The standard model of particle physics is one of the most powerful theories in science. It is, though, incomplete. It describes a suite of fundamental particles and the forces through which they interact, but it fails to include gravity and dark matter (mysterious stuff detectable at the moment only by its gravitational pull), and also cannot explain why there is more matter than antimatter in the universe.
粒子物理的标准模型是科学中最强大的理论之一,然而它是不完整的。它描述了一套基本粒子和它们相互作用的力,但并不包括引力和暗物质(目前只能通过引力探测到的神秘物质),也无法解释为什么宇宙中物质比反物质多。
For these reasons, physicists have spent decades searching for ways to extend it, or at least for results that may provide a means of doing so. And on March 23rd, at a meeting called the Moriond Electroweak Physics Conference, a team from Europe's particle-physics laboratory, CERN, in Geneva, reported that they might have some.
由于这些原因,物理学家们花了几十年的时间来寻找扩展它的方法,或者至少是寻找可能提供这样做的方法的结果。3月23日,在一场名为“默里昂电弱物理会议”的会议上,一个来自日内瓦欧洲粒子物理实验室CERN的团队报告说,他们可能有办法。
The details are arcane. But they concern particles called beauty quarks which, themselves, form part of other particles called B-mesons. When beauty quarks decay, the daughter particles produced sometimes include a pair of what are known as charged leptons. These may be an electron and its antimatter equivalent, a positron, or two heavier leptons, a muon and an antimuon. The Standard Model predicts equal numbers of such pairs. But an analysis of results from the LHCB experiment (pictured), a purpose-built detector fitted to CERN's Large Hadron Collider (LHC), suggests electron-positron pairs are more abundant than muon pairs.
细节晦涩难懂。
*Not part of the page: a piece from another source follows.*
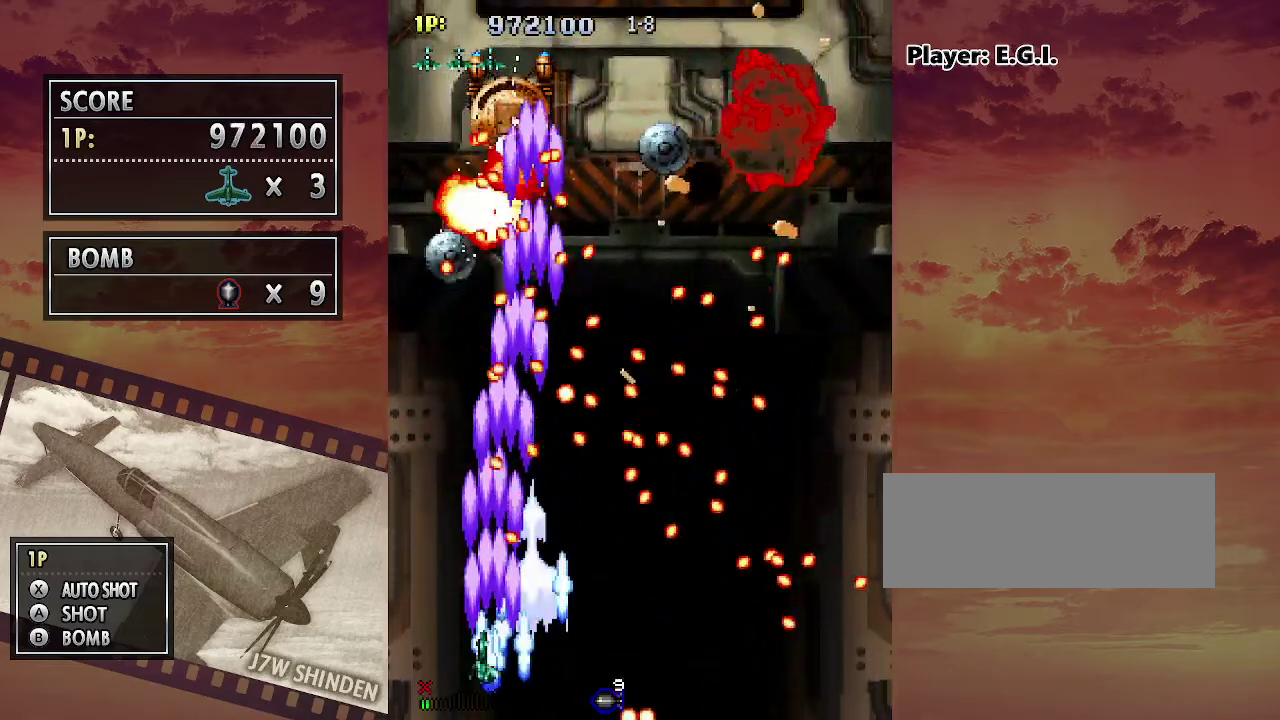
{"keys": ["c", "left", "up"], "events": [[33, "left", "up"], [117, "left", "down"], [200, "left", "up"], [283, "left", "down"], [367, "left", "up"], [417, "left", "down"], [500, "up", "down"]]}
但他们关注的是一种叫做“美夸克”的粒子,这种粒子本身是另一种叫做“B-介子”的粒子的一部分。当美夸克衰变时,产生的子粒子有时包含一对所谓的带电轻子。它们可能是一个电子和它的反物质等价物,一个正电子,或者两个更重的轻子,一个介子和一个反介子。标准模型预测这类配对的数量相等。但是对LHCB(欧洲核子研究中心的大型强子对撞机(LHC)专用探测器)实验结果的分析表明,电子-正电子的数量对比介子对更多。
If //confirm/i/ied, this could be the much sought crack into which researchers can insert a metaphorical crowbar to prise the Standard Model open and reveal what it is hiding—perhaps a fifth force of nature to go alongside gravity, electro-magnetism and the strong and weak nuclear forces.
如果得到证实,这可能是研究人员可以插入一根隐喻的撬棍撬开标准模型并揭示其隐藏之处的一个寻求已久的突破点——可能是除重力、电磁力和强、弱核力之外的自然界第五种力。
In public, those involved are cautious. Calculations suggest there is one chance in 1,000 the result is a fluke. In many fields of science that would be enough to declare victory and go home, but particle physicists are choosier. They require one chance in 3.5m. Privately, however, things are different. As Mitesh Patel of Imperial College, London, who is one of the team members, put it, "we were actually shaking when we first looked at the results, we were that excited. Our hearts did beat a bit faster."
在公共场合,参与者都很谨慎。计算表明,有一千分之一的可能性这个结果只是侥幸。在许多科学领域,这足以宣告胜利然后回家,但粒子物理学家更挑剔。他们需要350万分之一的机会。然而,私底下情况就不同了。伦敦帝国理工学院(Imperial College, London)的米泰什·帕特尔是该团队的成员之一,他说:“当我们第一次看到结果时,我们真的在发抖,我们非常兴奋。”我们的心跳确实加快了一点。”